_WORK INSTRUCTIONS_: If a line in the data below contains the word "оргстекла", copy it out.

-- DATA FOR THIS EXERCISE follows --

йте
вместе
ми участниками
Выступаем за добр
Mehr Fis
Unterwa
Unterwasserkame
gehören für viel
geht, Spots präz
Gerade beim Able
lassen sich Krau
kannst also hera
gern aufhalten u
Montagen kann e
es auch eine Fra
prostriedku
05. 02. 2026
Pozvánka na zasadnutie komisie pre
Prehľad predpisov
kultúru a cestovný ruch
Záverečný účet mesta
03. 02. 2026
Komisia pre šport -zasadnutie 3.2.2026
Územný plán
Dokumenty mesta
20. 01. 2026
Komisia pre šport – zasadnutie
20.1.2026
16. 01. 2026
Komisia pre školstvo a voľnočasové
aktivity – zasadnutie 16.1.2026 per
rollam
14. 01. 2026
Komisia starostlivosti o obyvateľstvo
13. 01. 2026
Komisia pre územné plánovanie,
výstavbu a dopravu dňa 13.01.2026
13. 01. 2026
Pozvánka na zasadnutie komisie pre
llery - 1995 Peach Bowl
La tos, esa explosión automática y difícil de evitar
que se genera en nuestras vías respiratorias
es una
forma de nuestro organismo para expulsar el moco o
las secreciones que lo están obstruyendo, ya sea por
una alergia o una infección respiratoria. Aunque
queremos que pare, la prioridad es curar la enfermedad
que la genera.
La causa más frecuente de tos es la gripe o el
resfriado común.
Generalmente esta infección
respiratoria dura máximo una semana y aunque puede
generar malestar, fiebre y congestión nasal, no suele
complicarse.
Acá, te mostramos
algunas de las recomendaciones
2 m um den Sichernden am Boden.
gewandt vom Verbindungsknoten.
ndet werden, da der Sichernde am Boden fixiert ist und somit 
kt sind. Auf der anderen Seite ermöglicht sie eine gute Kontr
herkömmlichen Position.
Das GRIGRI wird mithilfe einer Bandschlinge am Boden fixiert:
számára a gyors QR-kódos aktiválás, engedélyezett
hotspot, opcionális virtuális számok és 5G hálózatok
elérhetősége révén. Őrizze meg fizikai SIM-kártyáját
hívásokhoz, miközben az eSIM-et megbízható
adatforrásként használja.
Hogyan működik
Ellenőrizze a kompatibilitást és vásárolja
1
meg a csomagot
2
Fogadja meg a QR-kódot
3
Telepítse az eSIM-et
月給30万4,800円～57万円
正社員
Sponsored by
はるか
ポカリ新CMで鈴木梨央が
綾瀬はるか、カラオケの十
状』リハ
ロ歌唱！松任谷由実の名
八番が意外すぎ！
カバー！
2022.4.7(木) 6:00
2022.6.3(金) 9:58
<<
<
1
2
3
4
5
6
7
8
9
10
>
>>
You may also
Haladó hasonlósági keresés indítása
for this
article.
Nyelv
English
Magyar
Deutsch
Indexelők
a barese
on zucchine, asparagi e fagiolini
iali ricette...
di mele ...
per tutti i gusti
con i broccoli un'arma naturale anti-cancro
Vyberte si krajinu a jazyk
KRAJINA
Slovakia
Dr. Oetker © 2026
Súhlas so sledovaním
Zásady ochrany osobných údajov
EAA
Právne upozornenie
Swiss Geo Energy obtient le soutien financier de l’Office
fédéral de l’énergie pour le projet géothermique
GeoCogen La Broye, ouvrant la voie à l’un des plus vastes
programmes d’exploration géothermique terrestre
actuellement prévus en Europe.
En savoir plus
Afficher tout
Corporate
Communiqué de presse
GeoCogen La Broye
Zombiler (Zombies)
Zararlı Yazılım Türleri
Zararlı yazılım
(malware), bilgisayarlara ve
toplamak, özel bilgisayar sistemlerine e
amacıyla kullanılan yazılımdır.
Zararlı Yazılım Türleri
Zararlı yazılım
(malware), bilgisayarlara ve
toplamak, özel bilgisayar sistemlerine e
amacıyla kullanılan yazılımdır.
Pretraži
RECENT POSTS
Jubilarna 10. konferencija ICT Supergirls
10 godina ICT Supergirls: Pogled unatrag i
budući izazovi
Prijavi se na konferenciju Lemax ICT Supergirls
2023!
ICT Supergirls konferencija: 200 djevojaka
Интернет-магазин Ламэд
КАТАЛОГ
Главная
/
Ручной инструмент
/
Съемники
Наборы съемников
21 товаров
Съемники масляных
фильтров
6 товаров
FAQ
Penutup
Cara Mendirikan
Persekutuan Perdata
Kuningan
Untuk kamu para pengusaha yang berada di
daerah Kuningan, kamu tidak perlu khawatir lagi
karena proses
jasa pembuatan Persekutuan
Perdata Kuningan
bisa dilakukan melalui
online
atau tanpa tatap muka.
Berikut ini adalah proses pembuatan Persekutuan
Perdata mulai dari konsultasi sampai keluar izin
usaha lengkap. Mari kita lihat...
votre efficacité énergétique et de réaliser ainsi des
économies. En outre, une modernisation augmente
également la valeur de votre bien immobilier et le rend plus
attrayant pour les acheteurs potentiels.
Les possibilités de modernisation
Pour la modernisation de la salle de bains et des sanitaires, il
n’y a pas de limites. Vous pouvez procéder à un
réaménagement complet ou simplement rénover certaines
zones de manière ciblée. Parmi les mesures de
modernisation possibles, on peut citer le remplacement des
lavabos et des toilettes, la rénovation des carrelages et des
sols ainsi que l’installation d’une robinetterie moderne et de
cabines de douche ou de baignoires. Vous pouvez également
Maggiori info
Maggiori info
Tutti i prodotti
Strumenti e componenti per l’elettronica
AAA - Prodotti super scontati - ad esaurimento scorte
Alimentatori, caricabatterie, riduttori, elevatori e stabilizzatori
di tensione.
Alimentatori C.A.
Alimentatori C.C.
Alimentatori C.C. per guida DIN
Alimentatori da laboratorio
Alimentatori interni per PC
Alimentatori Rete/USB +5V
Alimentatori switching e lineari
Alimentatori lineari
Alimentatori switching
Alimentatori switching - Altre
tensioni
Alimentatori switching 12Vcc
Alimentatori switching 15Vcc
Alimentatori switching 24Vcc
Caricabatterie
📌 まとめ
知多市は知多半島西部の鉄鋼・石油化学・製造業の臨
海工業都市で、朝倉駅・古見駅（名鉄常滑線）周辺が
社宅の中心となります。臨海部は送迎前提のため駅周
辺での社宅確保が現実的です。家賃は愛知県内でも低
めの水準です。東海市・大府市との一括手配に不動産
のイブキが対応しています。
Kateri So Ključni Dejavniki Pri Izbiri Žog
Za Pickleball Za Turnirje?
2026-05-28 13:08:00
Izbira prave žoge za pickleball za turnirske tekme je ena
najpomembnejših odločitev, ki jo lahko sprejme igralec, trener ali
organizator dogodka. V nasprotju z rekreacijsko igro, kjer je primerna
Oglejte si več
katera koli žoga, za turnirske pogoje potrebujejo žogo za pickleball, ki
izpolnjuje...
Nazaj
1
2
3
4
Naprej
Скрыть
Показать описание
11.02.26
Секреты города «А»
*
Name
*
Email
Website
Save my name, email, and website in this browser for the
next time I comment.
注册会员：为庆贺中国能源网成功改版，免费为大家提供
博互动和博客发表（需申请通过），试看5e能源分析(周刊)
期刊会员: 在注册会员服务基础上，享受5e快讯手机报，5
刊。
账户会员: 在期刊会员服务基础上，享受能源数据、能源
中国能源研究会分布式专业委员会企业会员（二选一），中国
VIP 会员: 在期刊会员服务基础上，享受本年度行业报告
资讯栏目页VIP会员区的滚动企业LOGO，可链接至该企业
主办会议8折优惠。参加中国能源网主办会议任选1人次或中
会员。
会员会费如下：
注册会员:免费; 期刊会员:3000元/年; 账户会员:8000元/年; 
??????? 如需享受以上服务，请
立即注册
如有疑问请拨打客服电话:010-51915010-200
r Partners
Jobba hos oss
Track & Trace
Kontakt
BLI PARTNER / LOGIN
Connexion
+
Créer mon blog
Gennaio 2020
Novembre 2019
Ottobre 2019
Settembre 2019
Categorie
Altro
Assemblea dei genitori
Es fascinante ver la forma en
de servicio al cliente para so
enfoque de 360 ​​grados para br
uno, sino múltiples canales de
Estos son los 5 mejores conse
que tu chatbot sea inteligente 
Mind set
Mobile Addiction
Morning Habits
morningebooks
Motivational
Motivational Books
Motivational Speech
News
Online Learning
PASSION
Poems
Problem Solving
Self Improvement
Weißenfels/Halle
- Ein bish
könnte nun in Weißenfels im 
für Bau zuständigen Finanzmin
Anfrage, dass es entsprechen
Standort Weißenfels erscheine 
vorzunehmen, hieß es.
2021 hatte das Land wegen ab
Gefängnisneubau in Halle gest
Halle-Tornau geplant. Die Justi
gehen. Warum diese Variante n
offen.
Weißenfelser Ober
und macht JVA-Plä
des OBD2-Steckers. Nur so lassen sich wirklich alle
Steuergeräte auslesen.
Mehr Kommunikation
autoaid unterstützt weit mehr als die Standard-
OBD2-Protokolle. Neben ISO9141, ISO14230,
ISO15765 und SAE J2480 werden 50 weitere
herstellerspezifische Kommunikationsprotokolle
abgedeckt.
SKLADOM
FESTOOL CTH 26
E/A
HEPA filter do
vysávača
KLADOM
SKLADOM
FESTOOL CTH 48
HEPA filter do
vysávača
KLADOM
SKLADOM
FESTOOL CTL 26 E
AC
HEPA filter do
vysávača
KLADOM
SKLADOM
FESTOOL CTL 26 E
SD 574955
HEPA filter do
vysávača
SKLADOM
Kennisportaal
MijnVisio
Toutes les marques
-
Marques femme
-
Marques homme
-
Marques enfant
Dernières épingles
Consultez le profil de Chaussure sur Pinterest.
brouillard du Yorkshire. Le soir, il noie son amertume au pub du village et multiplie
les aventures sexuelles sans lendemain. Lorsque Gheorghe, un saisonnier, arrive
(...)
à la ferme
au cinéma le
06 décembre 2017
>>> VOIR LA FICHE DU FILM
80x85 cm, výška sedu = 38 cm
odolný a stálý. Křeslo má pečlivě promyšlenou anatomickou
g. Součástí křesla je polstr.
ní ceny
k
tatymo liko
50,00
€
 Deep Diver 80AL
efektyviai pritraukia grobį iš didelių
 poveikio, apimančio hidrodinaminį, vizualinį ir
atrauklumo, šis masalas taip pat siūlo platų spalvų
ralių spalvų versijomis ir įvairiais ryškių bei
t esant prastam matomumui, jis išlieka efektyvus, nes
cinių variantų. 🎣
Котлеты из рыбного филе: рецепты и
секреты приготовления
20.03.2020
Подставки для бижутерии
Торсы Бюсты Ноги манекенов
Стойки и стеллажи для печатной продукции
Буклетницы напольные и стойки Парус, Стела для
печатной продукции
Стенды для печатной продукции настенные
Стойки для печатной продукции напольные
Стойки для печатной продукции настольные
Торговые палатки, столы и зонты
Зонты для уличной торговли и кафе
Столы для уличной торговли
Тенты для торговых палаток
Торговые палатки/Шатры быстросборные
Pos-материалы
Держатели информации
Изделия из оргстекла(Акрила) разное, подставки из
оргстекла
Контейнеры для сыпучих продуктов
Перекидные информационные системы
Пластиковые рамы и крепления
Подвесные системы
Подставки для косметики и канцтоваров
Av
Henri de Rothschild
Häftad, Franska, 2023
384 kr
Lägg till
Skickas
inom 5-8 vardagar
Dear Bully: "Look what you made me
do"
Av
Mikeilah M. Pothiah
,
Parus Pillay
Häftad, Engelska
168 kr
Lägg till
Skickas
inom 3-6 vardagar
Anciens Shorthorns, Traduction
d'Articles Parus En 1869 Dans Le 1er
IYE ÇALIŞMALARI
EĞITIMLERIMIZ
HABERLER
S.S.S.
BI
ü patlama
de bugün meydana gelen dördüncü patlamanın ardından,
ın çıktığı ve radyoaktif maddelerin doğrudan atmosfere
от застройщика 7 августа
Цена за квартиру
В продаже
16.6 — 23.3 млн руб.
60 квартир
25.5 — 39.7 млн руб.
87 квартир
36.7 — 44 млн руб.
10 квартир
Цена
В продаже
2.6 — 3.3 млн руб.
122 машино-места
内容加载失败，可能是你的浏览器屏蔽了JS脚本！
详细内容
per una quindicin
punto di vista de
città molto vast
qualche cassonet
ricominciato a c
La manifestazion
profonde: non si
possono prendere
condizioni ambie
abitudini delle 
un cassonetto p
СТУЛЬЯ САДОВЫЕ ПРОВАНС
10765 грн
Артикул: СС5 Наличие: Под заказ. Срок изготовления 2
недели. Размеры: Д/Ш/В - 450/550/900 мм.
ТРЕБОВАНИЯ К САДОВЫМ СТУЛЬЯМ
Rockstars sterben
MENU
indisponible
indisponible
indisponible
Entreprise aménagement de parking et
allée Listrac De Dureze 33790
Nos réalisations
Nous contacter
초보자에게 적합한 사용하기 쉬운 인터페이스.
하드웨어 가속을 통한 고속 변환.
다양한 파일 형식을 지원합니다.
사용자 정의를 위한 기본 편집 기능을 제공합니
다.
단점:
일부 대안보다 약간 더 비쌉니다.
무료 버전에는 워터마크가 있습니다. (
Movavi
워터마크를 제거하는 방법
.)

-- DATA FOR THIS EXERCISE concluded --

_OUTPUT BELOW_:
Изделия из оргстекла(Акрила) разное, подставки из
оргстекла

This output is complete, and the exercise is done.